Teacher/student relationship

Mon, 05/11/2009 - 12:27
Submitted by worldurge

It has been about ten years since Mary Kay Letourneau was caught with her 12-year-old lover and student Villi.  Since then the media is glutting itself on teachers who have been caught with their students.  A 34-year-old female teacher from Florida, Janet Hughes, is one of the latest casualties.  She was caught with a 16-year-old male minor in the back of her van in a church parking lot by two police detectives who were there for an unrelated cause.  Her arrest occurred in April of 2007; her sentence will be July 9, 2009.  She could get from one to six years.  Not bad in today's criminal justice meat grinder.  Here's the stinger: After her release she is further sentenced to ten years of agonising sex offender probation, while a global-positioning device will be locked on her and four-times-a-year registration.  And most devastating of all: this lovely woman will be labled a "sexual predator" for life.

It's all on the Internet.  Google Janet Hughes and you can read all about it.

Okay: so she was a responsible adult in a position of authority.  But why the extremism?  I think it's totally unfair.  If anybody's a victim here, it's Janet. 

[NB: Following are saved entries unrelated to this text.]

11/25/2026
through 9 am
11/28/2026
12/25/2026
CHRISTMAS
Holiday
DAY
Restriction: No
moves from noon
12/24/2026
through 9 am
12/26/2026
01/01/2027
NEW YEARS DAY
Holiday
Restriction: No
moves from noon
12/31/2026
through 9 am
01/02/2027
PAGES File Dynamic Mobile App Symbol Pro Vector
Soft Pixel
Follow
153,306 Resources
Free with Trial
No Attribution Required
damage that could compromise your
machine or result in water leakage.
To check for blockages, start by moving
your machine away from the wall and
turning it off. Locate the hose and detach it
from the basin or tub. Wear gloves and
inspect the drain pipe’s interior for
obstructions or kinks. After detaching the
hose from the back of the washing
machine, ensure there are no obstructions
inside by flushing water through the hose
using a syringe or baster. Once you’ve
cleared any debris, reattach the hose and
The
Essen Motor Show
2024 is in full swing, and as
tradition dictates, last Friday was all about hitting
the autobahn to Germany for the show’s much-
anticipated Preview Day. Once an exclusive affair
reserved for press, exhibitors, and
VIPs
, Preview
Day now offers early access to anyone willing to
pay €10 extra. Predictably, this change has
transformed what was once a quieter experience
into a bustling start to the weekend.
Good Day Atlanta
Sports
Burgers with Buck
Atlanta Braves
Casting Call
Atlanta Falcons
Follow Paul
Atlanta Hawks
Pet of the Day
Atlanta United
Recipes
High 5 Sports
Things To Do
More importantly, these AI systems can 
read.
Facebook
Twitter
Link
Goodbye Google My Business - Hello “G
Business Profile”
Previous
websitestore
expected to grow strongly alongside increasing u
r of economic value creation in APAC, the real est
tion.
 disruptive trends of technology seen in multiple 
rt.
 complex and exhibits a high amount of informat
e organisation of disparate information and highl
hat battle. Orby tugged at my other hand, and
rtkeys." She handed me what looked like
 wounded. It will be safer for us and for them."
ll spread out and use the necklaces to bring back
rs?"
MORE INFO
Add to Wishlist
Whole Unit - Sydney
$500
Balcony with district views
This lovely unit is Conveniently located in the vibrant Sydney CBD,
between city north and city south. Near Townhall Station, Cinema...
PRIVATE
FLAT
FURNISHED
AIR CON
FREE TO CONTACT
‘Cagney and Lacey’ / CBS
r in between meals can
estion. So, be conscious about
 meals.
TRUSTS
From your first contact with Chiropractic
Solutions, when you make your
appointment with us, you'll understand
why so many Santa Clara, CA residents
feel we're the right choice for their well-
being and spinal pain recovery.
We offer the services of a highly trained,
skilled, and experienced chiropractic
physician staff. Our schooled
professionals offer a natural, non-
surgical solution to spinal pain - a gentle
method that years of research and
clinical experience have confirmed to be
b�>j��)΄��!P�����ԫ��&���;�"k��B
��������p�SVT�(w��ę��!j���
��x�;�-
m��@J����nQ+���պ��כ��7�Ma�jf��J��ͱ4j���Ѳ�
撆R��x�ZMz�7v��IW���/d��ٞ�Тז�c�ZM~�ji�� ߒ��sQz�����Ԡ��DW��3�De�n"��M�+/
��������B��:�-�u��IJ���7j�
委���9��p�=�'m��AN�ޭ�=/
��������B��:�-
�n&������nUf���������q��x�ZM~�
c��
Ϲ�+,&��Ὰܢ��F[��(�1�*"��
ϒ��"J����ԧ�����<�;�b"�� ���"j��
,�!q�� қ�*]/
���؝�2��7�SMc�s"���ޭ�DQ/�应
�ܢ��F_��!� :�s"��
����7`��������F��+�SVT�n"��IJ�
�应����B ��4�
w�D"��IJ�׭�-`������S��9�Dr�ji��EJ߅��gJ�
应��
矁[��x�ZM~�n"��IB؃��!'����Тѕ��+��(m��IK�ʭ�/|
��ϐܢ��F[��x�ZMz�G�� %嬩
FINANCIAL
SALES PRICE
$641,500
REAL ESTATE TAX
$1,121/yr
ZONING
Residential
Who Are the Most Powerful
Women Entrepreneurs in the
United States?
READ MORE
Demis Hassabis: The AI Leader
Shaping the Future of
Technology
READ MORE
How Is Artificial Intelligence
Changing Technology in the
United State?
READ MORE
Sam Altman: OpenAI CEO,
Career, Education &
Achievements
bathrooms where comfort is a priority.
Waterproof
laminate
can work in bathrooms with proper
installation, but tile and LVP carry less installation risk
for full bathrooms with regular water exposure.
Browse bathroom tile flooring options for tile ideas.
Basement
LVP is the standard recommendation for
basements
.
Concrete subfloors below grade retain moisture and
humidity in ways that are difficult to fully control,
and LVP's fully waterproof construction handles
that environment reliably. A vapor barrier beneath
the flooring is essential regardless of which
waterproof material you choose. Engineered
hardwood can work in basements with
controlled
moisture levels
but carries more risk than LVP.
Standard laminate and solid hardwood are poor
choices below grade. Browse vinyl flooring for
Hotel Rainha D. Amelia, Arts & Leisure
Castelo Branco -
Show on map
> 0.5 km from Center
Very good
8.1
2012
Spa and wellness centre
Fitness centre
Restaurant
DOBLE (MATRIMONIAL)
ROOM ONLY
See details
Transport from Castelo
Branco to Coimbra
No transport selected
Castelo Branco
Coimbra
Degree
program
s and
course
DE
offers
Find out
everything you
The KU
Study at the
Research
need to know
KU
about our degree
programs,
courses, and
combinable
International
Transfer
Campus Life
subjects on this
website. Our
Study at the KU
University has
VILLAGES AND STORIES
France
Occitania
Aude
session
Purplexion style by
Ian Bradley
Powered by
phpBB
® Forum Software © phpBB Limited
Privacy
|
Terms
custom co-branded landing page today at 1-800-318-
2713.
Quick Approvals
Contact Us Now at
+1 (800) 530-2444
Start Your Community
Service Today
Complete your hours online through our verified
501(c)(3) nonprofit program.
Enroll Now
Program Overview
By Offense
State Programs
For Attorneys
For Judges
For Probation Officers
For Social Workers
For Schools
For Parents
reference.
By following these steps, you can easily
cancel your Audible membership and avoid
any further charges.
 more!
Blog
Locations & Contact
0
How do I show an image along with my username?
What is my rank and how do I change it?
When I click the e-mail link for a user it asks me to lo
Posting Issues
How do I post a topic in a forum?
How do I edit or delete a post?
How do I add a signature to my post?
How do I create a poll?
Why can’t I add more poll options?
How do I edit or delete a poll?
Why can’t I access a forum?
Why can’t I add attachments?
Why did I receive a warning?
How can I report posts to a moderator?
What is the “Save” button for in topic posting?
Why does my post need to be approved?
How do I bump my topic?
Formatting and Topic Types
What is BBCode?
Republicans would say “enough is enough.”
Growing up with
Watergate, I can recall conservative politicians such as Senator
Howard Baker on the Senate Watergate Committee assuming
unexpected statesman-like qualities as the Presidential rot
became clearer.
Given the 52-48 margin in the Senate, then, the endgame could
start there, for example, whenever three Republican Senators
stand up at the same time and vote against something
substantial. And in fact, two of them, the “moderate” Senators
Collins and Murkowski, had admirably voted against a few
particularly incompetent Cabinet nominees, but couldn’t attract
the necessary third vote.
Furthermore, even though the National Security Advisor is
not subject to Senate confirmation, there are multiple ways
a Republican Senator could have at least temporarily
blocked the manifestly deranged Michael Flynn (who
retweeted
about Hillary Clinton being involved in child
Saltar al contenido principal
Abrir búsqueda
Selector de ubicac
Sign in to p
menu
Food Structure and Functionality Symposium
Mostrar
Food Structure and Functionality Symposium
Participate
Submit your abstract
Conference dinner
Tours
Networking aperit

What has galvinized me to take up the banner of this woman's unfair treatment is the widespread cruelty of the majority of bloggers that have posted comments in the sphere of virtual discourse.  It is stunning.  And heartbreaking.  Hence, my participation for people being people regardless of "position of authority" and the age of consent Iron Curtain.

Ronnie

Disagree strongly

NickN's picture
Mon, 05/11/2009 - 13:28

Ronnie,

I think you have to examine your motives for wishing to support adults having sex with children. In my view there is no excuse that makes a difference. As adults we are responsible for ensuring that the power-relations between adults and children allow children to grow up with out undue pressure and complication. The early and often commercialised (just look at advertising) sexualisation of children as objects for the adult gaze is hugely damaging in my view to the children and culture generally. 

Clearly, puberty is a marker in terms of a person's reproductive life and we are all born as sexual beings. But society MUST draw a line between the 'child' and the 'adult' to ensure that a child grows up with his or her sexuality free from adult control and manipulation; that means there must be an age-limit that is respected wholeheartedly by all adults. The fact that some teenagers are more mature in their thinking than some adults does not give the irresponsible adults a charter for having sex with under-age teens or children.

The age of consent is fixed as a societal norm to ensure that children are protected and adults are kept in their place. Arguments for and against what that age should be are a matter for debate within the political arena and, clearly, there is no 'correct' age between 15 and 18 and, for most countries, 16 is a good enough marker. However, it is weird in the extreme and irresponsible for mature adults to even wish to have sex with teenagers: the lack of maturity, the wish to have power over others and the wish to risk a younger person's emotional development is, in my view, abhorrent.